Shooting of Carlos Woods

 

By 2001, I had worked the Baltimore cop beat for more than six years, and I was tired. I was about to take a new posting in the Middle East, and had hoped the city would quiet down a bit as I slowly moved away from the beat that had made me want to be a journalist in the first place.

But Baltimore crime doesn't take a vacation (neither did the Middle East, I found out). In April 2001, Carlos Woods would become the last significant victim I'd cover -- my final front page shooting on the beat. Carlos was shot in the head on Chapel Street in East Baltimore while reaching for a juice cup in his doorway. A man with a gun riding in car was shooting at another man running up the street. The man dove into the open doorway where Carlos was sitting, and bullet hit him in the head.

A nearby cop rushed after the gunman and another took care of Carlos. A crowd of angry neighbors gathered in the narrow alley street, and paramedics had to push Carlos through the crowd to a waiting ambulance. Carlos' great uncle told me, "You never know when a bullet is going to fly." A neighbor said, "That boy was right where he was supposed to be -- at his house. You can't get no safer than that."

========

▶ [Task item]: Extend the account of the Carlos Woods shooting, starting right after the neighbor's words "You can't get no safer than that." The records that come next have no connection to the account of the Carlos Woods shooting.

▶ [Given records]:
========

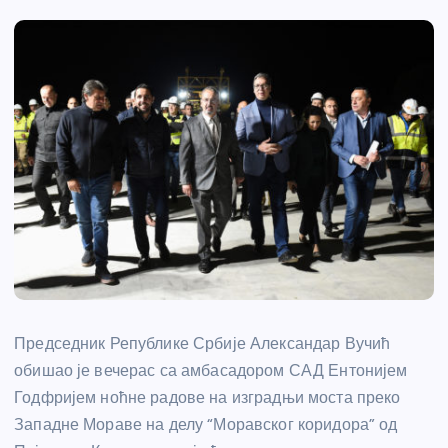
Председник Републике Србије Александар Вучић
обишао је вечерас са амбасадором САД Ентонијем
Годфријем ноћне радове на изградњи моста преко
Западне Мораве на делу “Моравског коридора” од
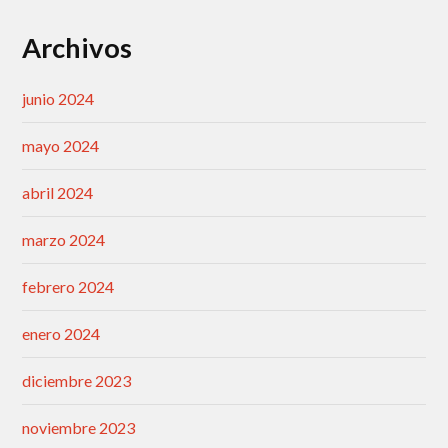
Archivos
junio 2024
mayo 2024
abril 2024
marzo 2024
febrero 2024
enero 2024
diciembre 2023
noviembre 2023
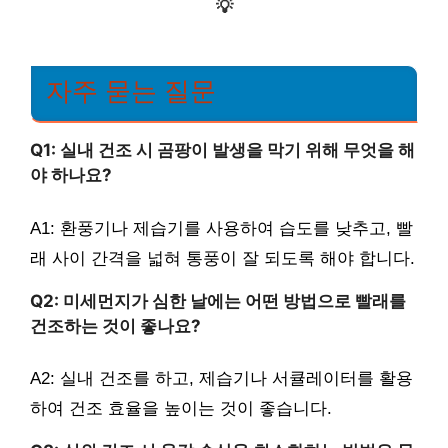
💡
자주 묻는 질문
Q1: 실내 건조 시 곰팡이 발생을 막기 위해 무엇을 해
야 하나요?
A1: 환풍기나 제습기를 사용하여 습도를 낮추고, 빨
래 사이 간격을 넓혀 통풍이 잘 되도록 해야 합니다.
Q2: 미세먼지가 심한 날에는 어떤 방법으로 빨래를
건조하는 것이 좋나요?
A2: 실내 건조를 하고, 제습기나 서큘레이터를 활용
하여 건조 효율을 높이는 것이 좋습니다.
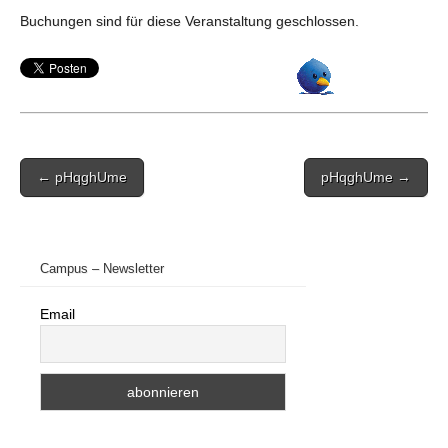
Buchungen sind für diese Veranstaltung geschlossen.
Post
← pHqghUme
pHqghUme →
navigation
Campus – Newsletter
Email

========

▶ [Result of this task]:
One would think.

The police commissioner at the time, Edward T. Norris, called it "a horrible tragedy" and noting the victim's age, said, "It doesn't get any worse than that."

Police quickly arrested a man and the next day his public defender asked a judge to set bail. An incredulous District Judge Timothy J. Doory, shot back sarcastically that he would happily consider bail, but that the bail "would be so large and the conditions so onerous that I cannot imagine that the defendant could survive under the circumstances."

The suspect later pleaded guilty to second-degree attempted murder, was sentenced to 11 years in prison (by a different judge) and was released this past August. He had served his mandatory sentence -- defenants usually serve about two-thirds of the time they receive, and he is now on probation through 2011.

I had mentioned Carlos' name in a previous column listing children hit by gunfire, after another child was shot and killed in West Baltimore after having delivered grapefruit to an elderly neighbor. People who read the column mistakenly thought Carlos had died and flooded his great-aunt and caregiver, Nicole Coombs, with calls. She called me and invited me to visit.

I showed up a few days shy of Carlos' 10th birthday.

He can't talk, but he can smile. He's in a wheelchair and attends a special school. He has no memory of what happened to him; his great-aunt took him after his mother, who was 14 when she gave birth, couldn't handle the care and a foster home over-medicated him. He now lives a block from where he was shot (and a block from where the shooter lives).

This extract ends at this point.